Why an African Pope (presumably a Nigerian) would go against the vast majority in the Nigerian Church, and why a South American from a college of bishops purged by the last Pope of all traces of liberationism should revert to it, no one plausibly explained. But the hope was there. And as the press and television went on about sex (AIDS, condoms, celibacy of the clergy, women’s ordination, homosexuality and the rest) everyone forgot the real problem.

It is one which the media themselves epitomize, and which was in the forefront of the minds of the 112 cardinals: the decline of religion in the West and the alienation of its culture from the life of the Church. And they also forgot that the theological analysis of that phenomenon has been the life-long vocation of Joseph Ratzinger.

An Anglican example

The presence of the Archbishop of Canterbury, at both the funeral and the inauguration, will hardly have registered with those Princes of the Church. But it reminded Catholic Anglicans of how important, for us, is the stability and credibility of the Roman Church. If any of the Fathers of the Conclave had deigned to cast an eye on Rowan Williams’s little Communion they would have been able to see, clearly spelled out, what, in terms of incoherence, instability and fractured koinonia, the consequences of a liberal agenda really are.

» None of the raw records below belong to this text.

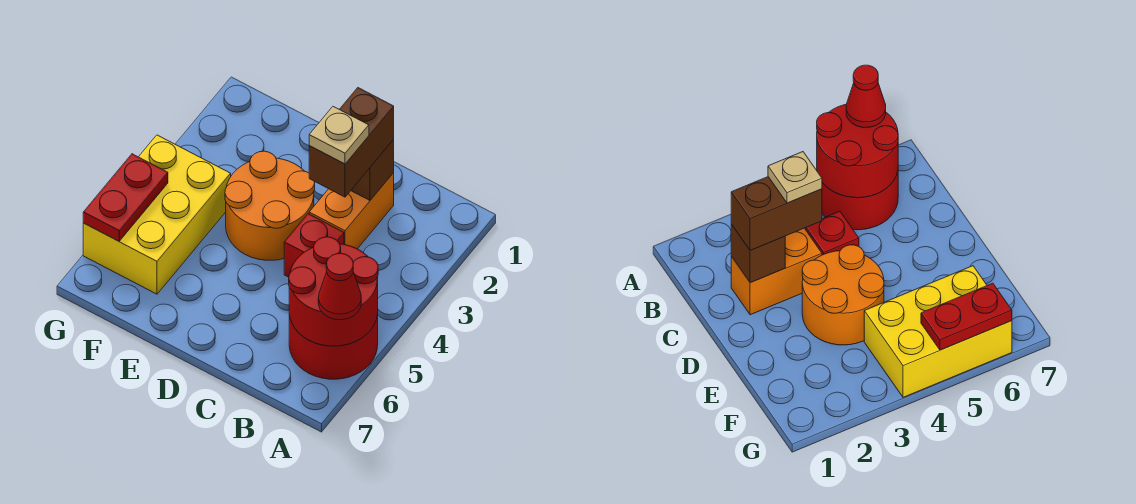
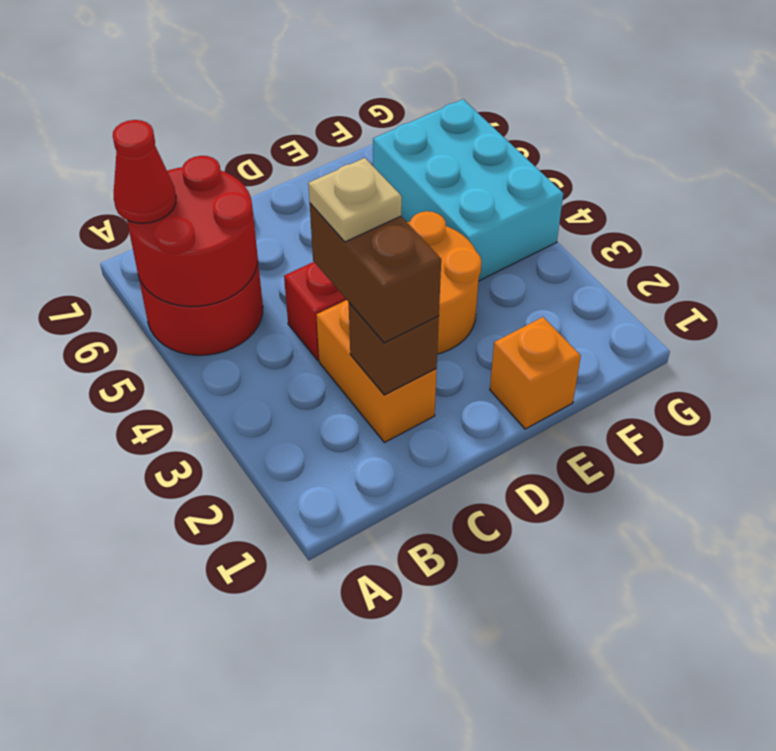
none -> orange brick E1 level 1
yellow brick F4:G6 level 1 -> cyan brick F4:G6 level 1
red plate G5:G6 level 2 -> none

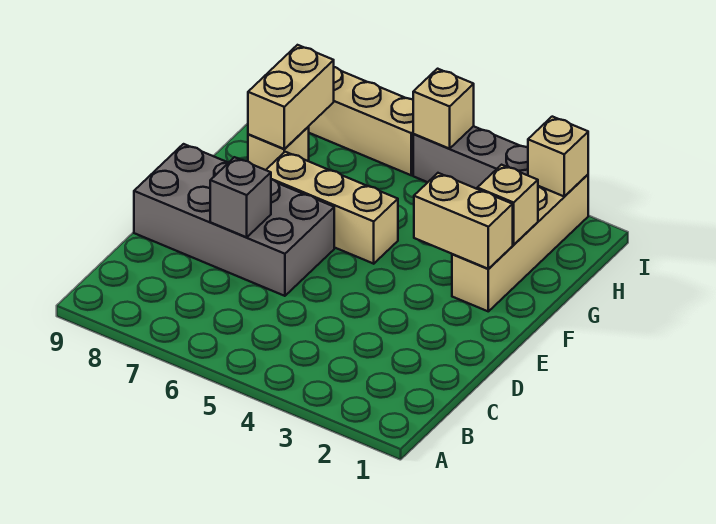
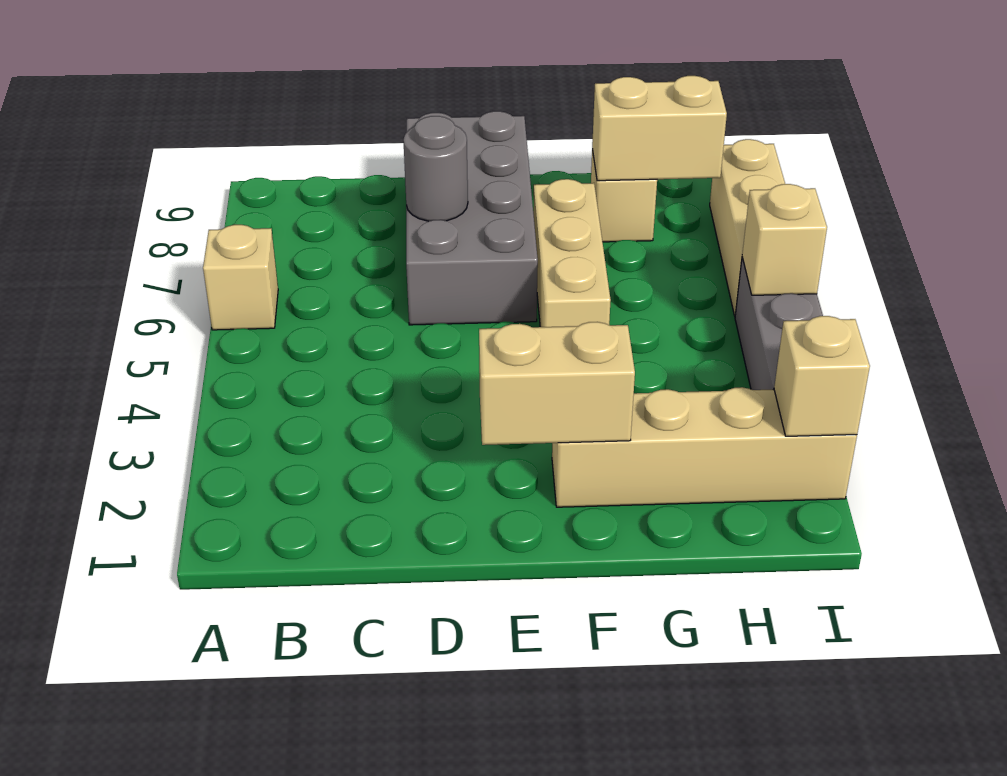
grey brick D7 level 2 -> grey round brick D7 level 2
tan brick F2:F3 level 2 -> tan brick E2:F2 level 2
tan brick G2 level 2 -> tan brick A6 level 1

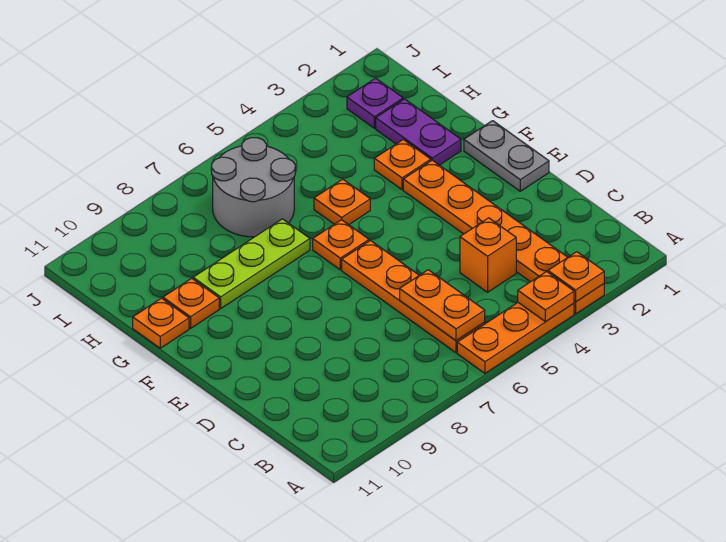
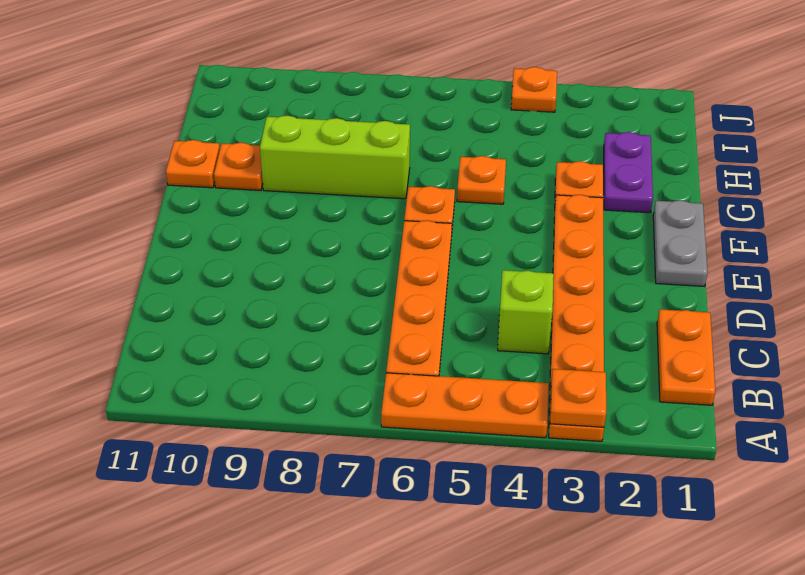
orange plate A4 level 2 -> orange plate J4 level 1
orange plate B6:C6 level 2 -> orange plate B1:C1 level 1
orange brick C4 level 1 -> lime brick C4 level 1
lime plate G7:G9 level 1 -> lime brick G7:G9 level 1
grey round brick H6:I7 level 1 -> none
purple plate I2 level 1 -> none

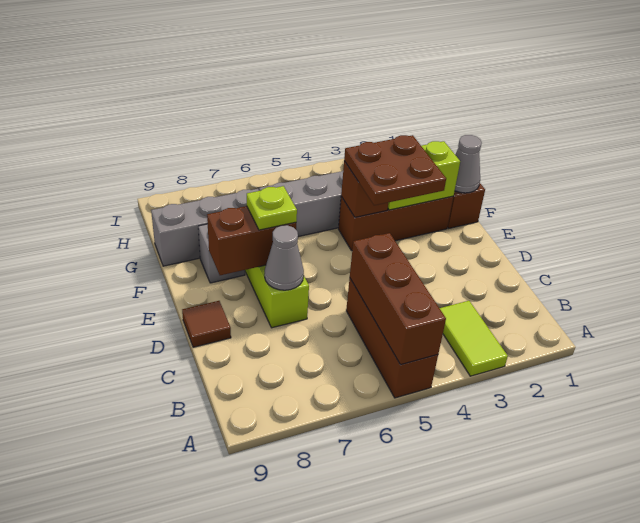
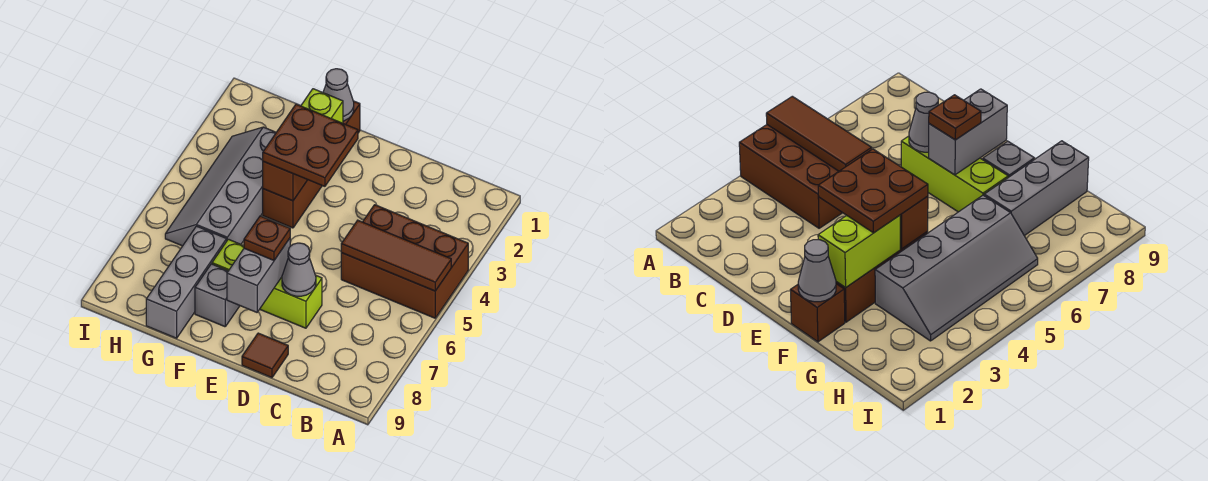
lime tile A3:B3 level 1 -> none
brown brick A5:C5 level 1 -> brown brick A4:C5 level 1
brown brick A5:C5 level 2 -> brown tile A5:C5 level 2
brown brick E7:E8 level 2 -> grey brick E7:E8 level 2
lime plate E7 level 3 -> brown plate E7 level 3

In 1992, liberal Roman Catholics in England were urging Anglicans to ordain women, as though the Church of England, or the Anglican Communion, were some sort of ecclesiological laboratory for the Catholic Church. ‘You cross the bridge first,’ said they courageously, ‘and we will follow when we see that it can bear your weight.’

Battle plans

We did, and the results are plain for all to see – not only in the divisive nature of the action itself; but in its fissiparous expansion into other areas of faith and morals. Once out of the laboratory, and out of the test-tube, that virus would be immensely destructive of the unity and peace of the Catholic Church. The position of Anglican Catholics would then be untenable.

Liberal Catholics will by now have calmed down a little. It was always foolish of them to show their anger in the first place. They will be licking their wounds. Benedict is, after all, they will be telling themselves, only a caretaker Pope. The Cardinals will be back in the Sistine before long, and like the white smoke, the white hope of the next-pope-but-one will rise again. But I suspect that a part of their anger and frustration came with the internal awareness that it was now or never.

A short pontificate will ensure a similar result next time. A longer pontificate will give Benedict further time to pack the college. Either way, the runes do not look auspicious. And what if Pope Benedict proves to be (in ways a liberal could scarcely imagine) a reforming pope, who grapples with internal problems with tenacity and success? And what if (worst of all, from the liberal point of view) he succeeds in reunion with the Orthodox where John Paul failed?

That would surely be the end of liberal Roman Catholicism as we have known it. The ‘Tablet Tendency’, like Old Labour, would be relegated to the sidelines, never to rise again. ‘Per omnia saecula saeculorum…’, as they used to say.